Start of Excerpt to read

Omnishambles, smirting and amazeballs: we should embrace new words, even if they are ridiculous
With Collins inviting the public to submit entries for its latest dictionary last week, new words – or neologisms – are a hot topic at the moment. This year has been a particularly fertile one for them, starting in April with Ed Milliband’s use of omnishambles in Prime Minister’s Question Time. Since then there seems to have been an unstoppable barrage of newly-minted and mostly annoying items of vocabulary.
One of the more annoying examples has come from Geordie Shore, which gave us the concept of tash-on (or kissing to non-residents of the north east). Also the blogosphere (a neologism itself) has gifted us the term amazeballs to describe our unfettered sense of wonderment at Kim Kardashian’s new shoes. Finally the world of fashion has delivered up the utterly unnecessary concepts of mantyhose, manscara and manlashes, all of which are new accessories for the more metrosexually (there goes another one) inclined male.
Annoying they might be, but neologisms are nothing new. Our language is not some divine set of lexical commandments that we are only now beginning to profane. The creation of new vocabulary is as old as language itself. The greatest single creator of neologisms in the history of English is William Shakespeare, who was writing at a time – more than 400 years ago – when our language was undergoing a transition from Middle English to Modern English and as such was even more fluid and malleable than it is today.
According to the Oxford English Dictionary over 2,200 words are neologisms from Shakespeare, some 50% of which are still in use today. Examples of Shakespearian inventions are frugal, horrid and obscene. Shakespeare also played with existing language, combining words into new compounds like bloodstained and barefaced, turning verbs into nouns and adding prefixes to create new meanings such as unlock and unhand.

End of Excerpt to read

▶ Questions
A: From the piece on new words, reproduce the stretch from "Annoying they might" through "it is today." word for word.
B: In the piece on new words, what reason is given for English being even more fluid and malleable in Shakespeare's day than it is now? Answer in one to three sentences.

Start of Material provided

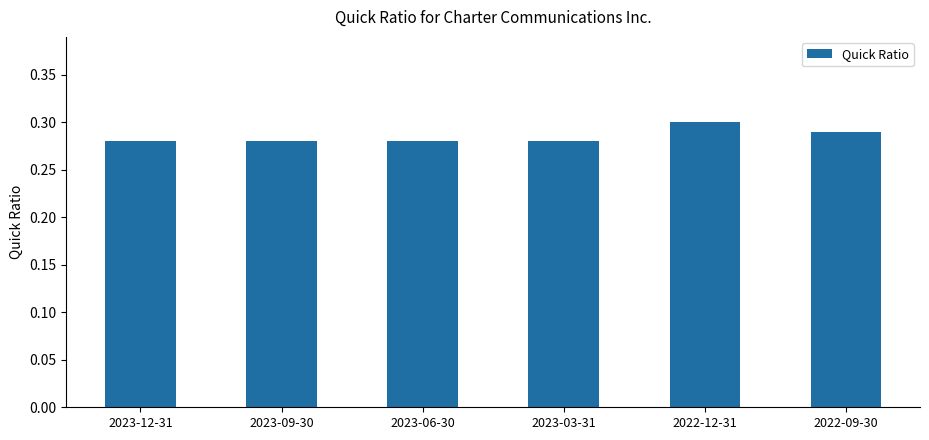

Which label corresponds to the largest value in the chart?

2022-12-31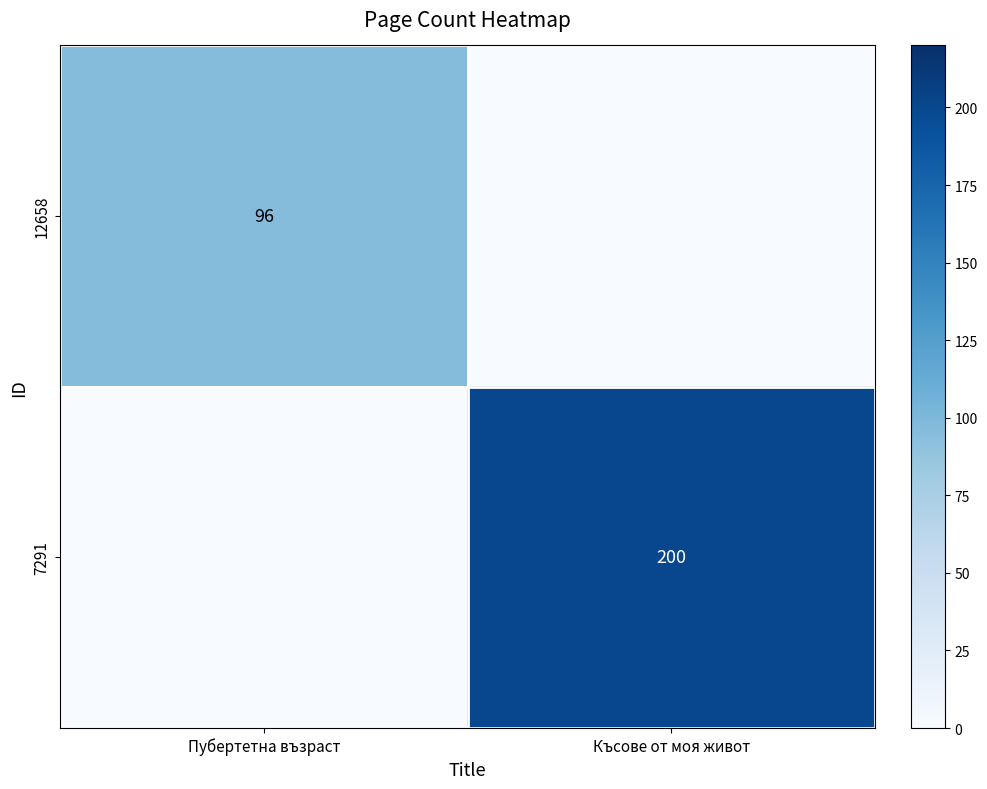

What is the greatest value displayed?

200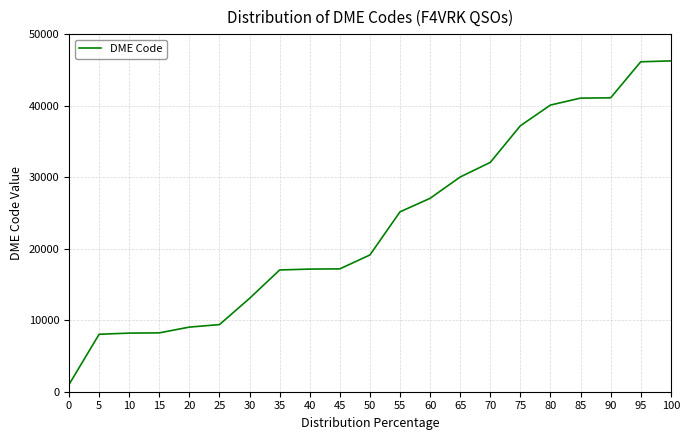

What is the difference between the values at 40 and 5?

9113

End of Material provided

▶ Answers per task
A:
Annoying they might be, but neologisms are nothing new. Our language is not some divine set of lexical commandments that we are only now beginning to profane. The creation of new vocabulary is as old as language itself. The greatest single creator of neologisms in the history of English is William Shakespeare, who was writing at a time – more than 400 years ago – when our language was undergoing a transition from Middle English to Modern English and as such was even more fluid and malleable than it is today.

B: Shakespeare was writing more than 400 years ago, when English was undergoing a transition from Middle English to Modern English. That state of change made the language more fluid and malleable than it is today.